Nguyen is a pre-production major who creates digital artwork, concept art and character design. The time in isolation gave her a chance to find the direction she wanted to take her art and hone her skills. She also expanded on her work, noting that before the pandemic her style was more traditional, black and white ink drawings.

“I started to experiment with so many more mediums and that is when I started to have that love for color again,” Nguyen said.
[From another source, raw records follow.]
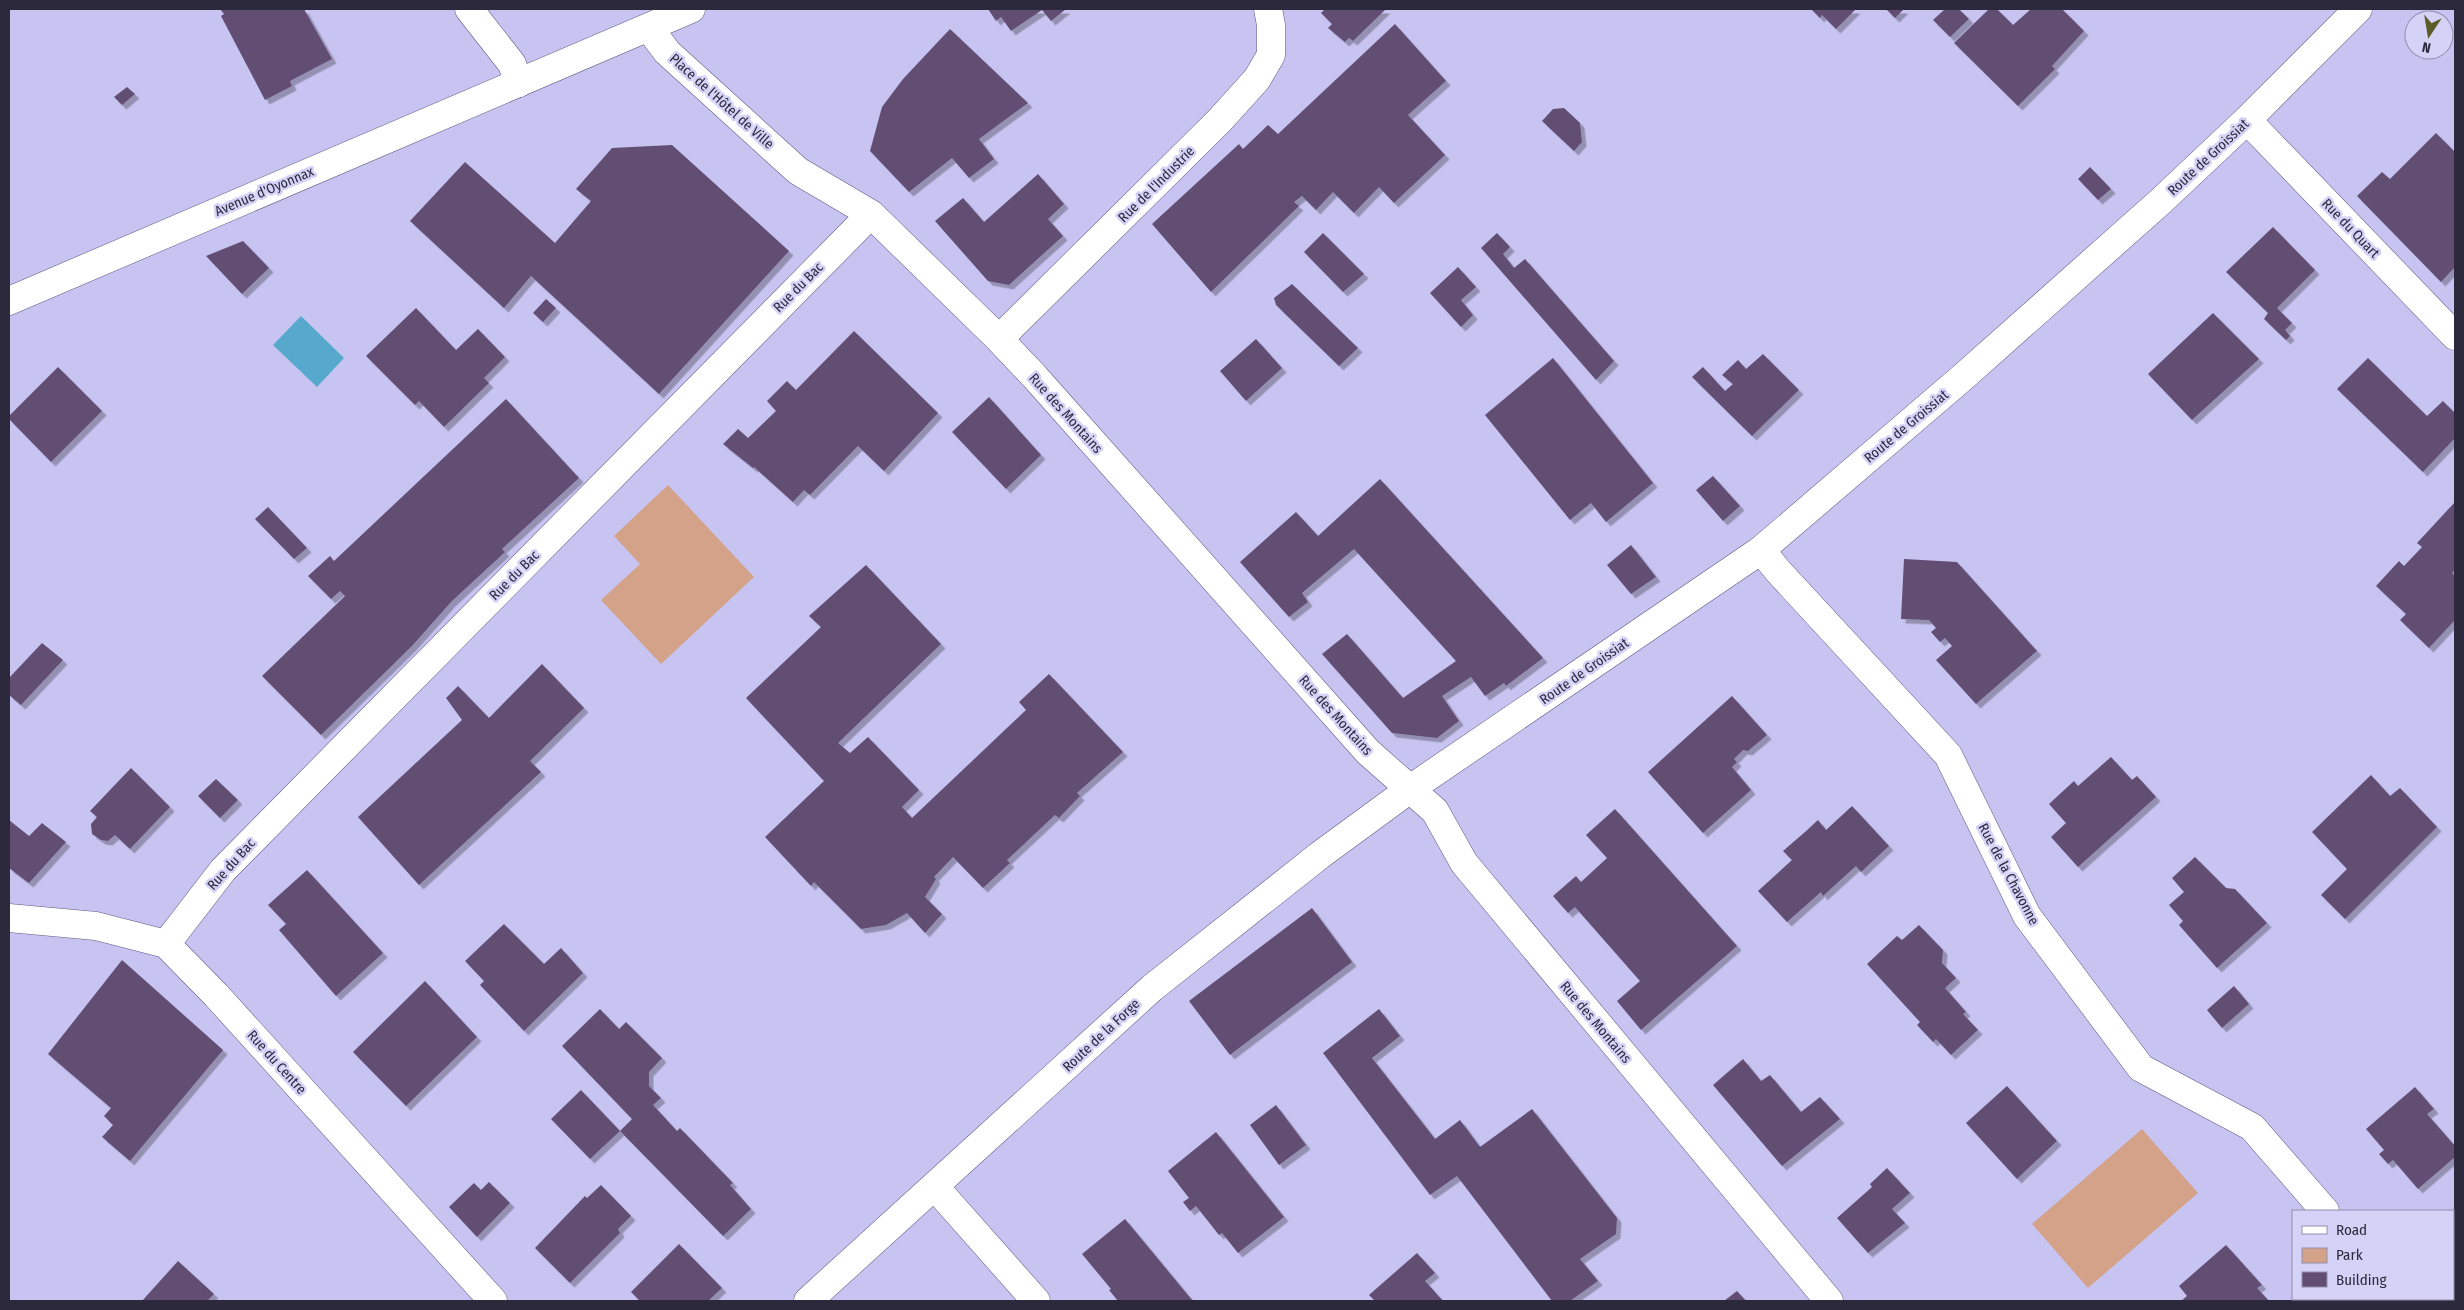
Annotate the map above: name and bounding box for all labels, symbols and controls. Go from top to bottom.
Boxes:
north arrow [2404,10,2454,60]
text: N [2421,38,2432,56]
street label: Place de l'Hôtel de Ville [666,50,777,153]
street label: Route de Groissiat [2164,115,2253,199]
street label: Rue de l'Industrie [1115,143,1198,226]
street label: Avenue d'Oyonnax [212,163,317,220]
street label: Rue du Quart [2318,195,2383,262]
street label: Rue du Bac [770,259,827,316]
street label: Rue des Montains [1025,370,1106,457]
street label: Route de Groissiat [1861,386,1952,467]
street label: Rue du Bac [486,547,543,604]
street label: Route de Groissiat [1537,634,1632,708]
street label: Rue des Montains [1295,672,1376,759]
street label: Rue de la Chavonne [1975,820,2043,928]
street label: Rue du Bac [204,835,259,894]
street label: Rue des Montains [1556,978,1635,1067]
street label: Route de la Forge [1059,995,1143,1075]
street label: Rue du Centre [243,1027,310,1098]
legend [2292,1210,2454,1300]
text: Road [2336,1221,2367,1239]
text: Park [2336,1246,2363,1264]
text: Building [2336,1271,2387,1289]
'Cyber Punk' by Thao-Vy Nguyen showcasing her new work where she incorporates more color. During the pandemic, Nguyen ventured out of her comfort zone expanding her work and style.
'Cyber Punk' by Thao-Vy Nguyen showcasing her new work where she incorporates more color. During the pandemic, Nguyen ventured out of her comfort zone expanding her work and style. Photo credit: Thao-Vy Nguyen

Before the pandemic, Nguyen felt stagnant in her work and wasn’t sure where she belonged in the art community. She said that the insurgence of social issues in 2020, such as the Black Lives Matter movement, inspired her to work towards building a more inclusive entertainment world where kids can see characters and people who look like them on screen.

Second-year illustration major Sarah Broberg also saw her art flourish during the pandemic. Stepping out of her comfort zone, she started to create art that was more “janky” and “offbeat,” she said.

Neil is an illustration created during quarantine Sarah Broberg. It conveys the theme of embracing discomfort which Broberg said influenced a lot of work during isolation.
Neil is an illustration created during quarantine Sarah Broberg. It conveys the theme of embracing discomfort which Broberg said influenced a lot of work during isolation. Photo credit: Sarah Broberg

“My art has been a lot more to satisfy myself than others,” she said. “I was very aware of how other people saw me, but after spending time on my own I feel more comfortable doing crazier things I wouldn’t feel comfortable working on in a studio with a bunch of people.”

The past year also brought in a lot of self-reflection and realization for artists such as senior graphic design major Natalie Barr said it inspired her to be more intentional in her work. She learned she wanted to make art related to her passion for activism.

“I challenged myself to really put social and environmental justice into a field I didn’t feel like there was before in such a commercial industry,” Barr said,

Natalie Barr designed this packaging piece for a self-defense kit by Sabre. During the Pandemic Barr's focus shifted to expand her passion for feminism and social justice through her work.
Natalie Barr designed this packaging piece for a self-defense kit by Sabre. During the Pandemic Barr's focus shifted to expand her passion for feminism and social justice through her work. Photo credit: Natalie Barr

While many artists have thrived during this time, performing arts majors, have not been so lucky in finding inspiration while isolated.

Vincent Sciacca is a trumpet performance major. He said this pandemic has negatively impacted him and his peers drastically after performance ensembles were shut down and lessons were taught through Zoomwhich is ineffective when trying to fine-tune a sound.

“My entire major shut down, a lot of us were thinking of just taking a gap year because there was nothing for us to do,” Sciacca said. “A lot of the motivation that comes from practicing with your peers, hearing those around you and practicing with them all is gone when you’re just by yourself in a room.”